Some of the optimization techniques in MySQL are as follows:
- Range Optimization: In this case we can use a single index to retrieve the subset of data from a table. Now the server has to work on less amount of data.
- Index Optimization: In this method several range scans can be merged into one result. So index scans from same table can be merged into one dataset.
- Engine Condition Pushdown Optimization: When we have a direct comparison between a non-indexed column and constant, MySQL optimizer will push the condition to storage engine for evaluation.
- Index Condition Pushdown Optimization: This is another optimization for selecting rows from a table by using an index.
We can use following techniques to optimize INSERT queries in MySQL:
- Values: For inserting multiple rows in a table we can pass multiple VALUES as a list in an INSERT statement. It is faster than using single row INSERT per statement.
- Default: If we have default value set on a column then we should not try to insert default value. We can just insert data with non-default value.
- LOAD_DATA_INFILE: We can use LOAD_DATA_INFILE to insert data from a text file into MySQL.
In MySQL, there is a hierarchical system of privileges. The order is as follows:
- Host Level
- Database Level
- Table specific
- Column specific
For each of these levels there is a separate grant table in the MySQL database.
MySQL is a case sensitive platform.
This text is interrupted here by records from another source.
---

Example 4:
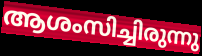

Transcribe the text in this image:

ആശംസിച്ചിരുന്നു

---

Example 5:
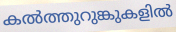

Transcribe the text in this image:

കൽത്തുറുങ്കുകളിൽ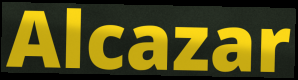
AlcazarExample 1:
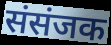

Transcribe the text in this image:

संसंजक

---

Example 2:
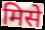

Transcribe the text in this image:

मिसे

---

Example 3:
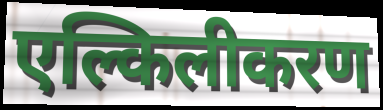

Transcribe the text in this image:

एल्किलीकरण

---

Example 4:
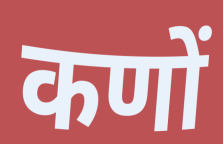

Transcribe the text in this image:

कणों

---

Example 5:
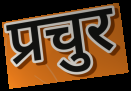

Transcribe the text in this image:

प्रचुरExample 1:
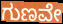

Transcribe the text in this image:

ಗುಣವೇ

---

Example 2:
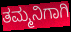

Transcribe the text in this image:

ತಮ್ಮನಿಗಾಗಿ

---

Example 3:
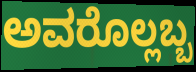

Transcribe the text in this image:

ಅವರೊಲ್ಲಬ್ಬ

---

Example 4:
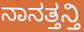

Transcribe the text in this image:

ನಾನತ್ತನ್ತಿ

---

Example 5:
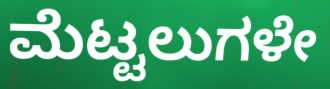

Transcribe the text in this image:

ಮೆಟ್ಟಲುಗಳೇ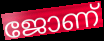
ജോണ്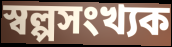
স্বল্পসংখ্যক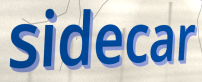
sidecar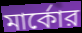
মার্কোর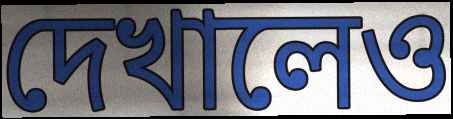
দেখালেও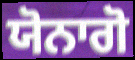
ਯੋਨਾਗੋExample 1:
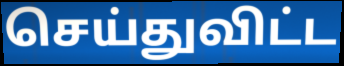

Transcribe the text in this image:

செய்துவிட்ட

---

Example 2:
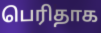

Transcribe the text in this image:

பெரிதாக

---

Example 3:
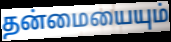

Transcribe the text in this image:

தன்மையையும்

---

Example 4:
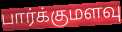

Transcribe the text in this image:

பார்க்குமளவு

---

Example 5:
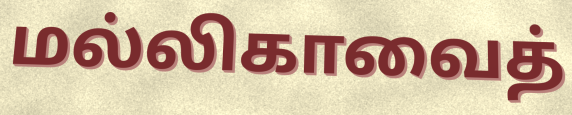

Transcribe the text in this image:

மல்லிகாவைத்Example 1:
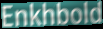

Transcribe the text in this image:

Enkhbold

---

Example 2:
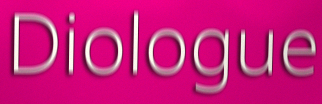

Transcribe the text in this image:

Diologue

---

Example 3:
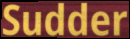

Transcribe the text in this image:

Sudder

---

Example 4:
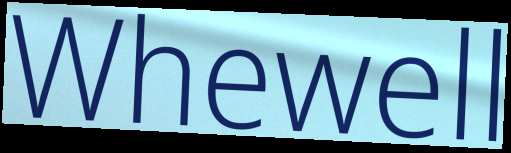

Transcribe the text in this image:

Whewell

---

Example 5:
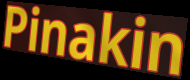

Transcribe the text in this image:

PinakinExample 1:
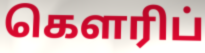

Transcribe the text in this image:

கௌரிப்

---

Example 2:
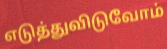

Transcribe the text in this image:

எடுத்துவிடுவோம்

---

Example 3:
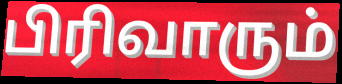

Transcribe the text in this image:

பிரிவாரும்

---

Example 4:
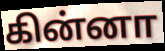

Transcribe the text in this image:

கின்னா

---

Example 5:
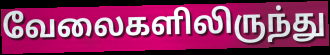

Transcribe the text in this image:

வேலைகளிலிருந்துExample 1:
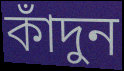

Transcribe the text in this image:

কাঁদুন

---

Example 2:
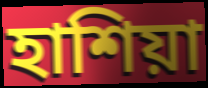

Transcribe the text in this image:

হাশিয়া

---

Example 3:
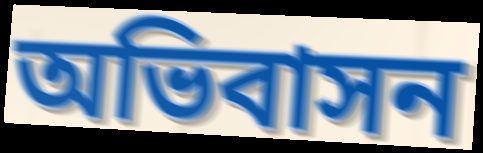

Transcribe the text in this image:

অভিবাসন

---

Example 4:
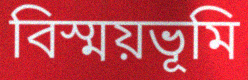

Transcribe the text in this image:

বিস্ময়ভূমি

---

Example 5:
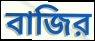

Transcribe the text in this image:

বাজির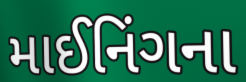
માઈનિંગના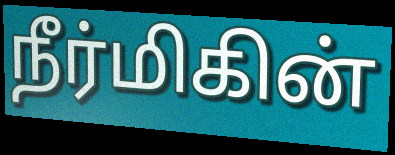
நீர்மிகின்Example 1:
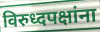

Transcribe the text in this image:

विरुध्दपक्षांना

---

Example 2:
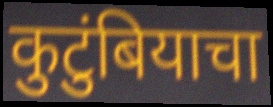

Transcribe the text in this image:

कुटुंबियाचा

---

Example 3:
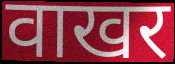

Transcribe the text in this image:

वाखर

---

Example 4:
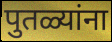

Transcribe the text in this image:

पुतळ्यांना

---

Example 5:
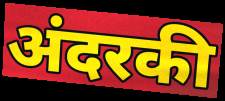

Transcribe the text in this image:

अंदरकीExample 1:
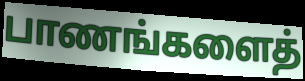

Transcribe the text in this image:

பாணங்களைத்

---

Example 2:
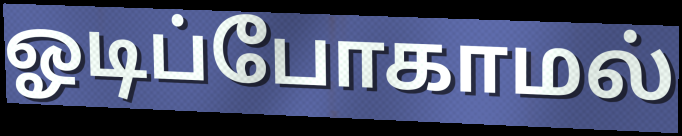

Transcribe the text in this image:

ஓடிப்போகாமல்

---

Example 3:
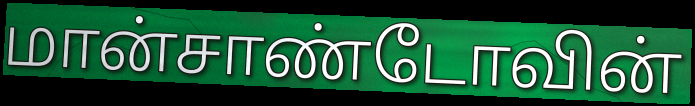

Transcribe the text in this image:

மான்சாண்டோவின்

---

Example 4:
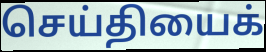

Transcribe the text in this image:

செய்தியைக்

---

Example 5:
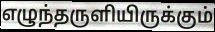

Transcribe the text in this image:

எழுந்தருளியிருக்கும்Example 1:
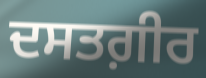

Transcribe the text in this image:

ਦਸਤਗ਼ੀਰ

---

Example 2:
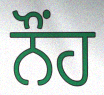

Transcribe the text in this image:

ਨੌੰਹ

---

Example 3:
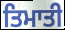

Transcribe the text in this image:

ਤਿਮਾਤੀ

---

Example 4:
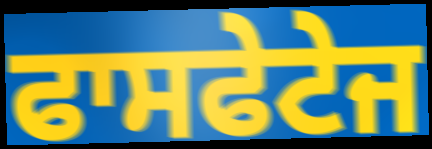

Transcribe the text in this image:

ਫਾਸਫੇਟੇਜ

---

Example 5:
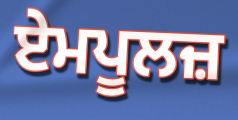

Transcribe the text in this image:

ਏਮਪੂਲਜ਼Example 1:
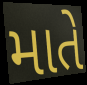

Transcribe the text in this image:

માતે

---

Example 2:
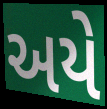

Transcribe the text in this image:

અયે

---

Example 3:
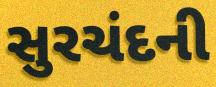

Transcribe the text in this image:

સુરચંદની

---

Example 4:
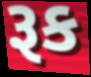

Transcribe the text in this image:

રૂક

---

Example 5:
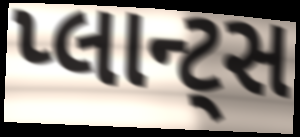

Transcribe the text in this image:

પ્લાન્ટ્સ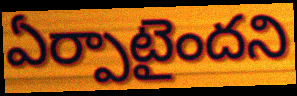
ఏర్పాటైందనిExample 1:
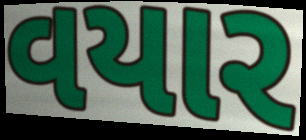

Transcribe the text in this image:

વયાર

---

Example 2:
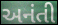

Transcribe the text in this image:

અનંતી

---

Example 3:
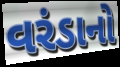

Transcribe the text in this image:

વરંડાનો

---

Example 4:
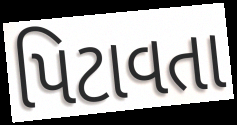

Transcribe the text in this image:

પિટાવતા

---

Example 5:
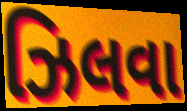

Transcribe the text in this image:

ઝિલવા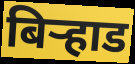
बिर्‍हाडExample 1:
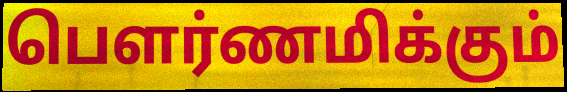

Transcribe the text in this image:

பௌர்ணமிக்கும்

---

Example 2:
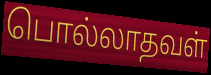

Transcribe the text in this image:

பொல்லாதவள்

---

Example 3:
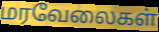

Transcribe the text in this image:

மரவேலைகள்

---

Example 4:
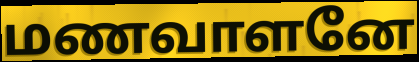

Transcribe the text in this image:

மணவாளனே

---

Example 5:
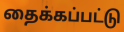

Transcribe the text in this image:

தைக்கப்பட்டு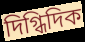
দিগ্ধিদিকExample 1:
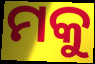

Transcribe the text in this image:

ମକୁ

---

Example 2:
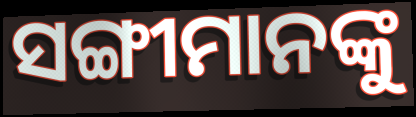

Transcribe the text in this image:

ସଙ୍ଗୀମାନଙ୍କୁ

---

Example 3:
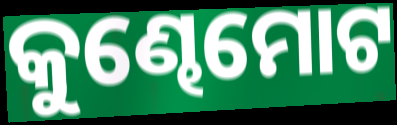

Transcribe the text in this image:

କୁଣ୍ଢେମୋଟ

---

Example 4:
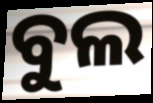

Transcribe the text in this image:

ବୁଲ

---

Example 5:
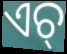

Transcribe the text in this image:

ଏଚ୍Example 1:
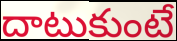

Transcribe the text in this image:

దాటుకుంటే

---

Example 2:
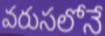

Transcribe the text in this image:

వరుసలోనే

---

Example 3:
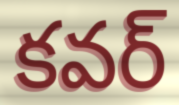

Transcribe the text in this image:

కవర్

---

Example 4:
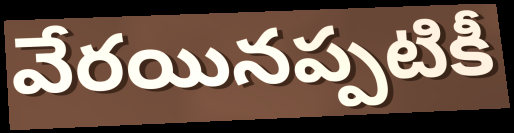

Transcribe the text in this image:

వేరయినప్పటికీ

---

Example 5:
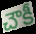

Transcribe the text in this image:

చౌకీ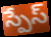
స్పేస్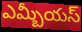
ఎమ్బీయస్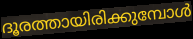
ദൂരത്തായിരിക്കുമ്പോൾ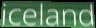
icelandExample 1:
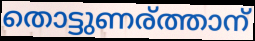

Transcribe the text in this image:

തൊട്ടുണര്ത്താന്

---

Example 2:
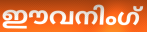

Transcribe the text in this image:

ഈവനിംഗ്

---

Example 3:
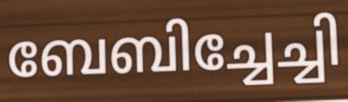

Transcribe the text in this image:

ബേബിച്ചേച്ചി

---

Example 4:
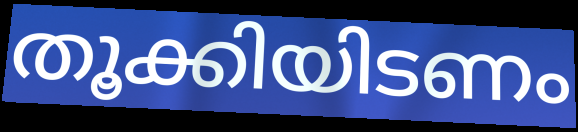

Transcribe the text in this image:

തൂക്കിയിടണം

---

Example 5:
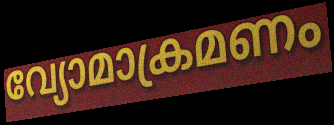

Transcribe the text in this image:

വ്യോമാക്രമണം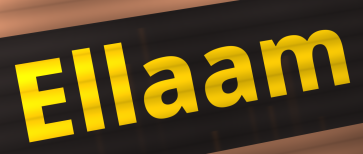
Ellaam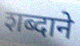
शब्दाने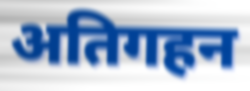
अतिगहन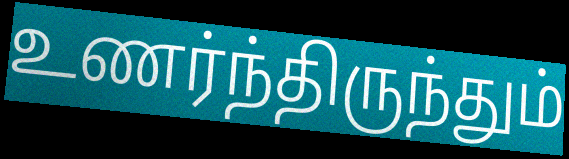
உணர்ந்திருந்தும்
We have to specify the object names in same case all the times. Generally on all the Unix based platforms MySQL enforces case-sensitive rule for object names. In Microsoft Windows based installation MySQL does not enforce case-sensitive rule.
So it is always safe to use same case for Object names in CREATE and SELECT queries.
We can also use system level parameter lower_case_table_names to set the correct option for case-sensitivity in MySQL.